You can argue, and the lawyers do, over whether all of this stuff is unconstitutional. But there's no doubt at all that it's un-American. Those kinds of mock trials don't belong in the country I grew up in. The country they remind me of is Joseph Stalin's Soviet Union with its show trials and staged, forced confessions.

I know Mr.Bush went to law school but he must be ignoring what he learned there. His notion seems to be that he'll believe whatever he wants to believe about Iran, about Guantanamo, whatever, and his believing it makes it so.

"Curiouser and curiouser," said Alice.

Tuesday, December 4, 2007

December 3, 2007

    The good news is that in just a month something--the Iowa caucuses--will actually happen and we'll have results to talk about, not just guesswork, pundit opining and polls.
 
     The other good news is that the newest poll in Iowa shows it may be a real race. The Des Moines Register's poll--which pollsters agree is a careful one--shows Barack Obama three points ahead of Hillary Clinton and five ahead of former North Carolina Sen. John Edwards.  The margin of error is plus or minus 4.4%, so the poll doesn't tell you who's in front--that's all within the margin of error--but it does tell you there's a real fight going on.
 
     Same on the Republican side.

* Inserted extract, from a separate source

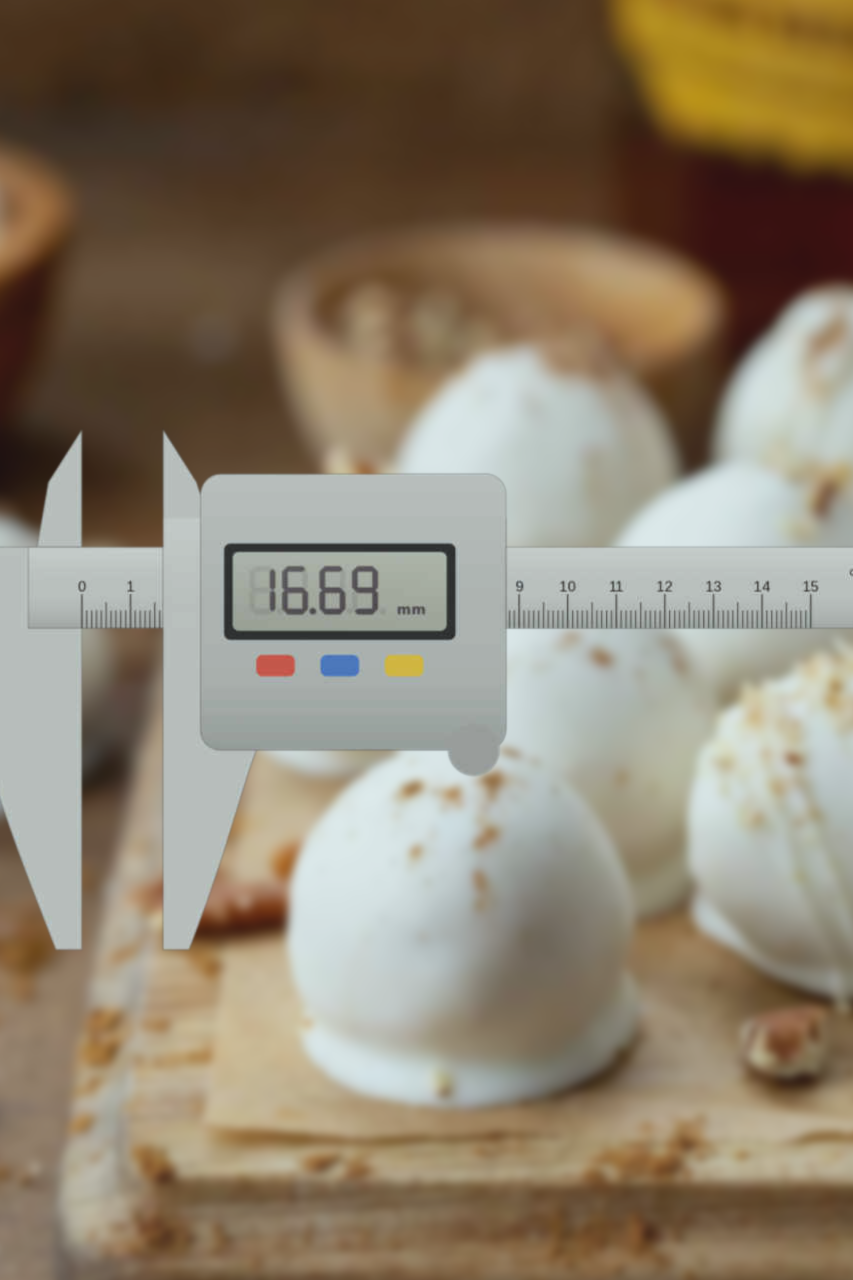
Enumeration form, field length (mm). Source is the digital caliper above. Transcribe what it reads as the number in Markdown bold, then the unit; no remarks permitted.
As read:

Arkansan Mike Huckabee leads Mitt Romney, 29--24% with New York's Rudolph Giuliani third at 13%.   Again, Huckabee and Romney are within the margin of error, but clearly it's a competitive race and Huckabee, a Baptist minister, has some weapons in a state where Christian conservatives are an important part of the GOP.
 
     It's good, for those of us who want an exciting race, to see that the national frontrunners, Clinton and Giuliani, seem to have a Iowa fight on their hands.  They seem to think so too.  Clinton has stepped up her attacks on Obama concentrating, oddly enough, on his health care proposal.  Oddly because the one actual governmental chore Sen. Clinton was in charge of during her husband's presidency was the health care plan he proposed early in his first term.  It was, of course, a complete and total flop.  I remember one Republican senator--was it Domenici, I'm not sure--who used to love to haul out on the Senate floor a diagram of what he said was the Clinton health proposal.  It had more boxes than Yankee stadium connected by a mass of lines that Albert Einstein would have had trouble figuring out.  The Republicans loved it and it worked.
 
     And going negative may not help Clinton;  Iowa voters are less fond of that stuff than voters in some other states.
 
     No matter.  A month from today we'll have winners and losers.  I can't wait.